TASK STATEMENT –
Print every line of the listing below verbatim, leaving out the pictures.

EXERCISE DATA –

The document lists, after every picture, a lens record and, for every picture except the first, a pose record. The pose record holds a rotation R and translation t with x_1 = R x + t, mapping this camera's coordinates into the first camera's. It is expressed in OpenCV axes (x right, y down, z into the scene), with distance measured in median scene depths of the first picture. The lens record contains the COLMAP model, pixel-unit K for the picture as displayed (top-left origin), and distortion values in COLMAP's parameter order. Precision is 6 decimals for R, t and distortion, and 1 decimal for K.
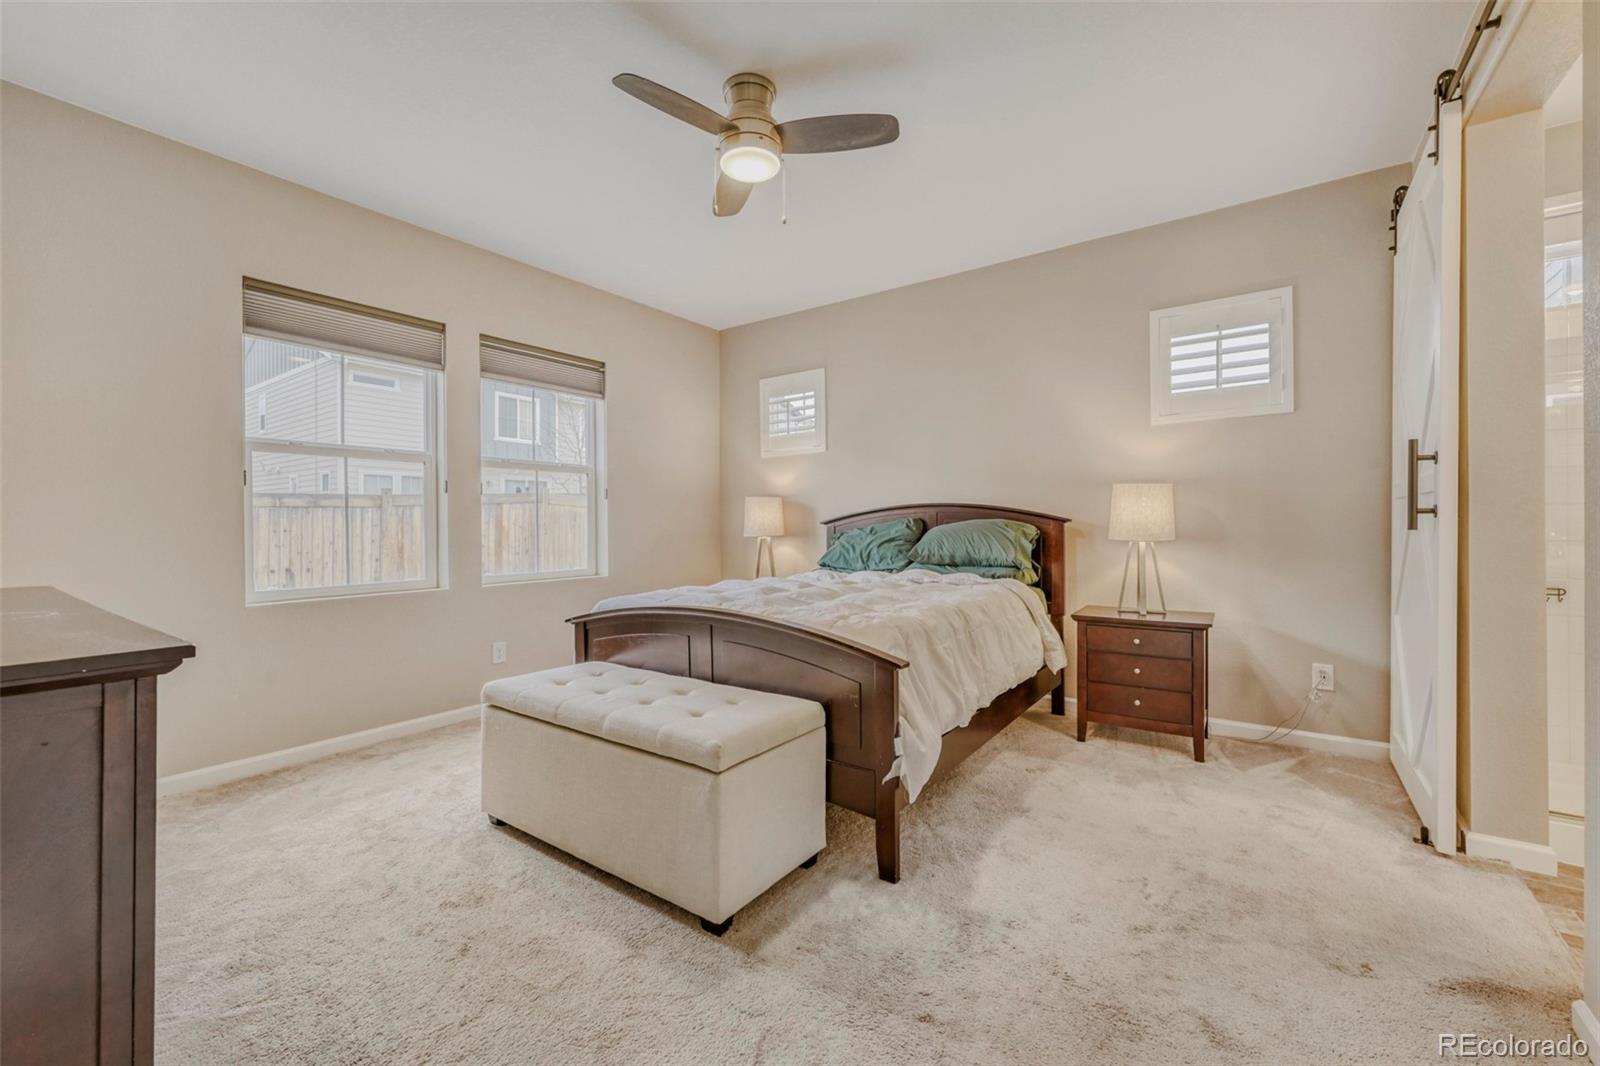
lens RADIAL K [[649.3, 0, 792.4], [0, 649.3, 530.4], [0, 0, 1]] dist [0.000793, -0.001084]
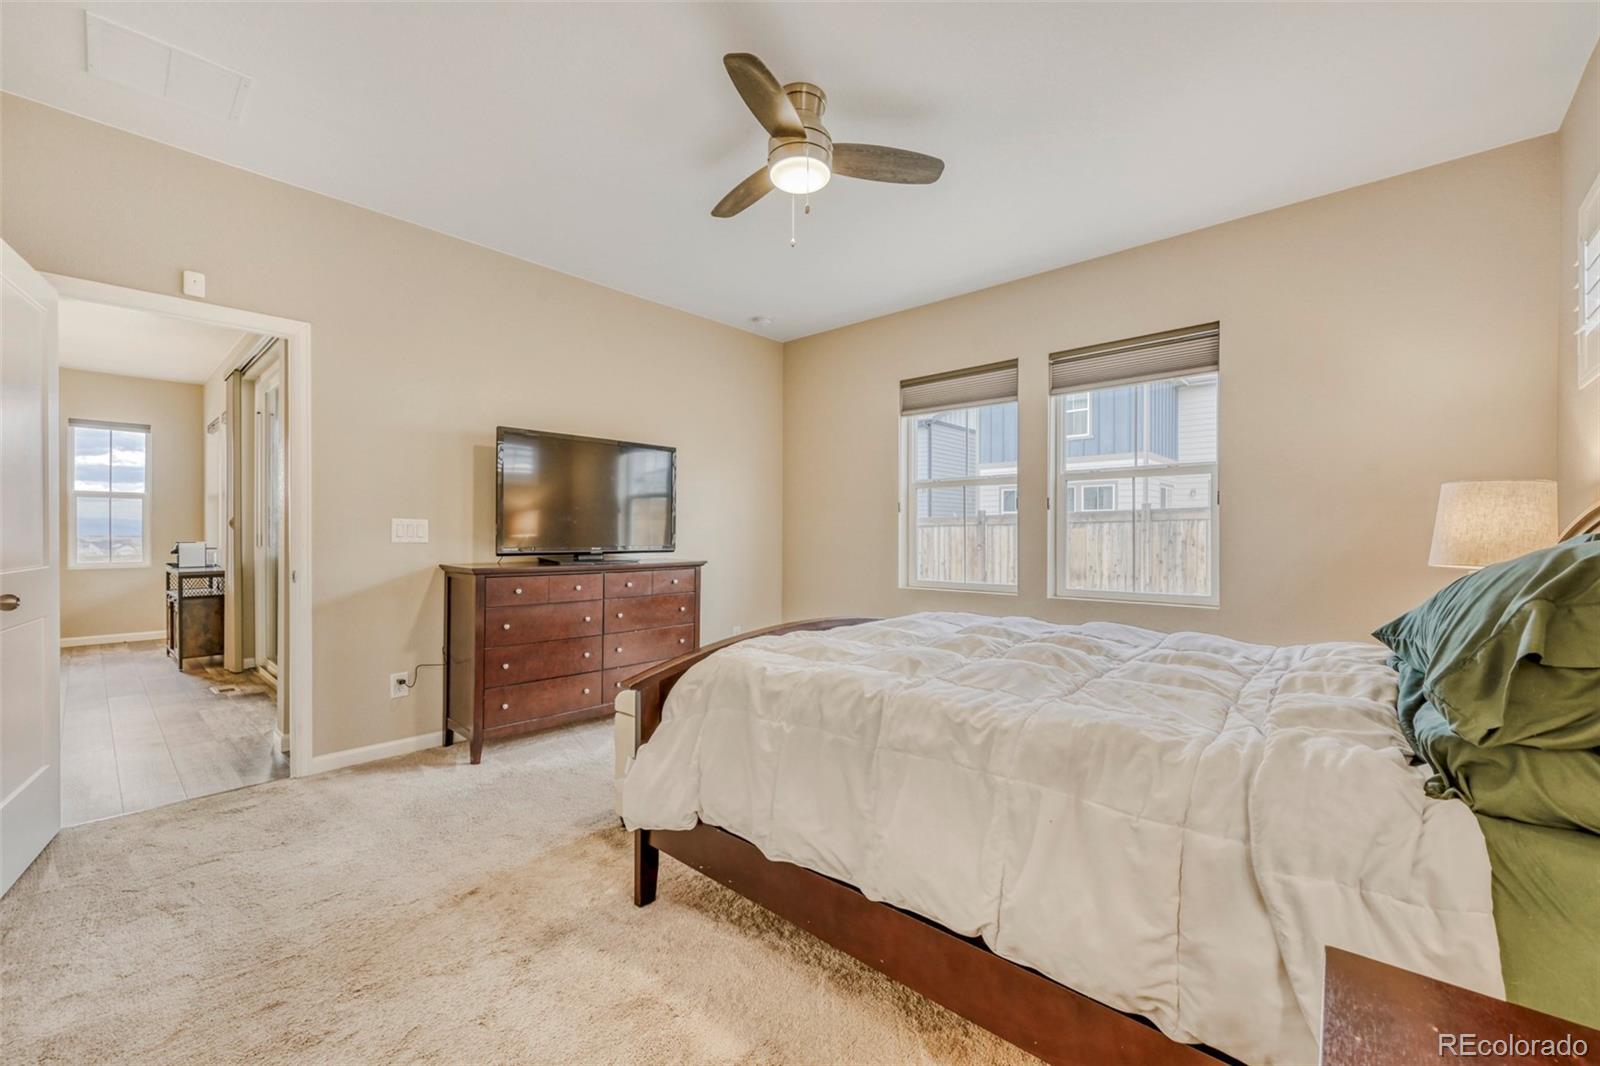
lens RADIAL K [[649.3, 0, 813.0], [0, 649.3, 537.6], [0, 0, 1]] dist [0.000793, -0.001084]
pose [[-0.109804, 0.014182, -0.993852, 0.504272], [-0.009233, 0.999841, 0.015287, -0.017235], [0.993910, 0.010855, -0.109656, 0.621984]]
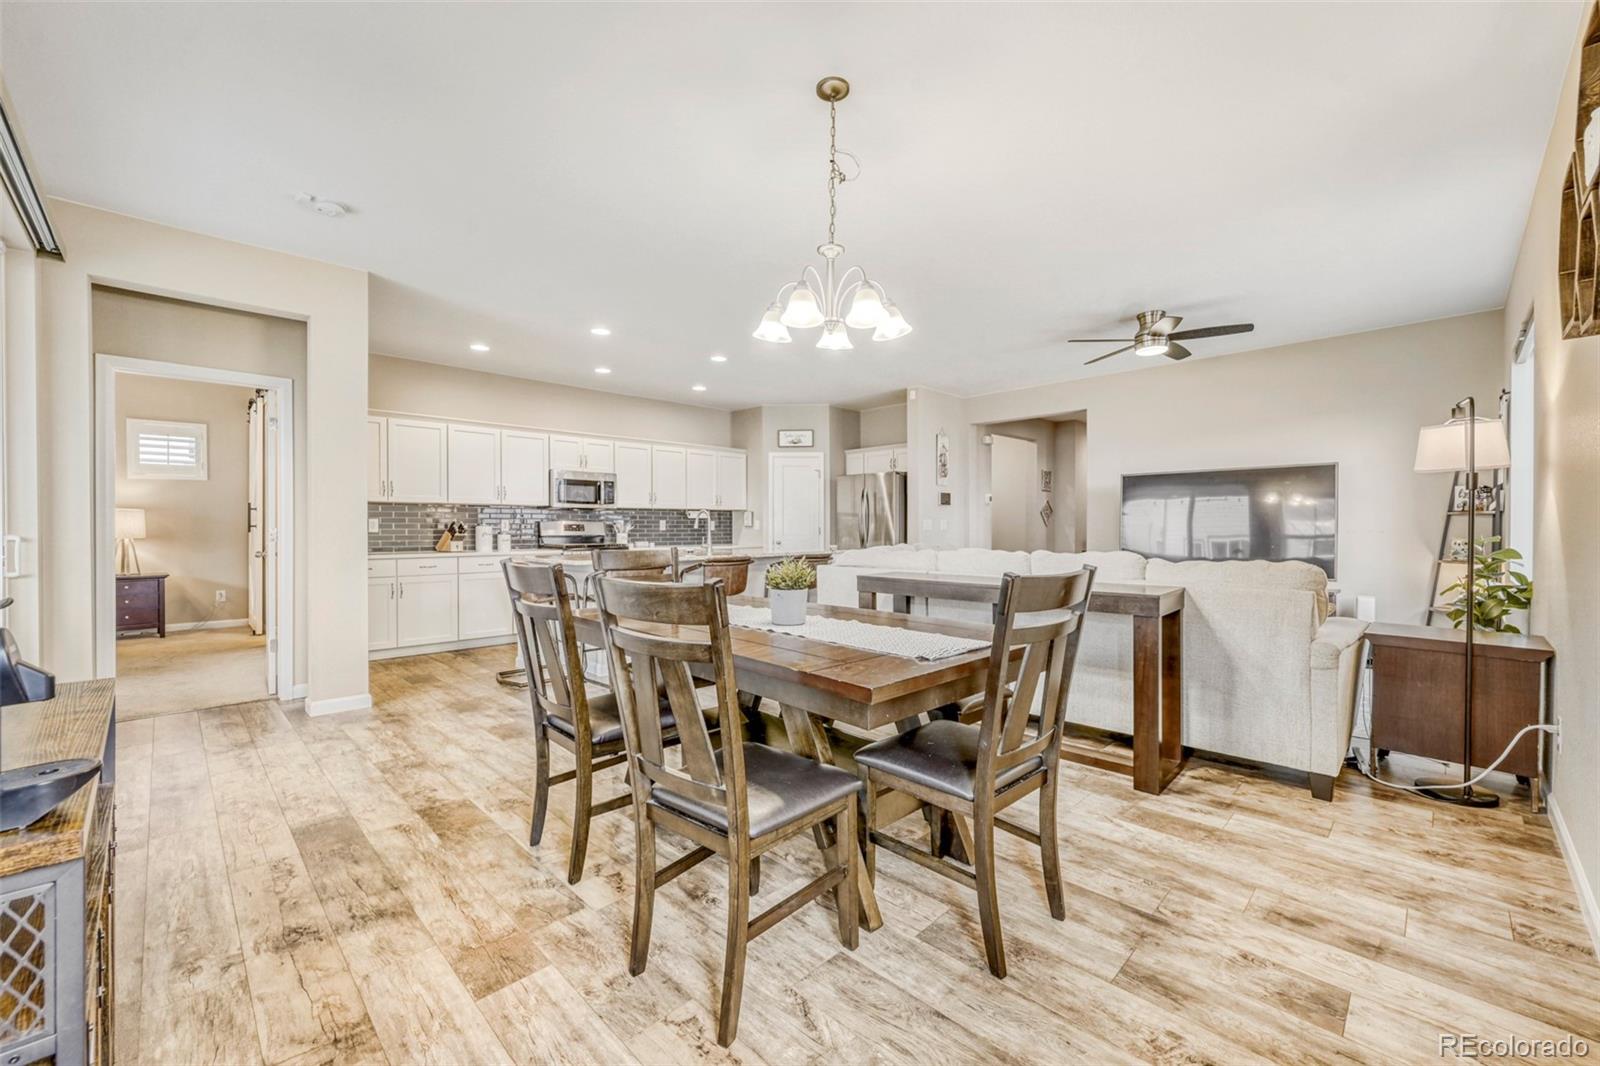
lens RADIAL K [[649.3, 0, 804.3], [0, 649.3, 537.3], [0, 0, 1]] dist [0.000793, -0.001084]
pose [[0.167717, -0.002089, 0.985833, -2.050501], [0.004344, 0.999990, 0.001380, 0.036540], [-0.985826, 0.004051, 0.167725, -2.642834]]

TASK RESPONSE –
The document lists, after every picture, a lens record and, for every picture except the first, a pose record. The pose record holds a rotation R and translation t with x_1 = R x + t, mapping this camera's coordinates into the first camera's. It is expressed in OpenCV axes (x right, y down, z into the scene), with distance measured in median scene depths of the first picture. The lens record contains the COLMAP model, pixel-unit K for the picture as displayed (top-left origin), and distortion values in COLMAP's parameter order. Precision is 6 decimals for R, t and distortion, and 1 decimal for K.
lens RADIAL K [[649.3, 0, 792.4], [0, 649.3, 530.4], [0, 0, 1]] dist [0.000793, -0.001084]
lens RADIAL K [[649.3, 0, 813.0], [0, 649.3, 537.6], [0, 0, 1]] dist [0.000793, -0.001084]
pose [[-0.109804, 0.014182, -0.993852, 0.504272], [-0.009233, 0.999841, 0.015287, -0.017235], [0.993910, 0.010855, -0.109656, 0.621984]]
lens RADIAL K [[649.3, 0, 804.3], [0, 649.3, 537.3], [0, 0, 1]] dist [0.000793, -0.001084]
pose [[0.167717, -0.002089, 0.985833, -2.050501], [0.004344, 0.999990, 0.001380, 0.036540], [-0.985826, 0.004051, 0.167725, -2.642834]]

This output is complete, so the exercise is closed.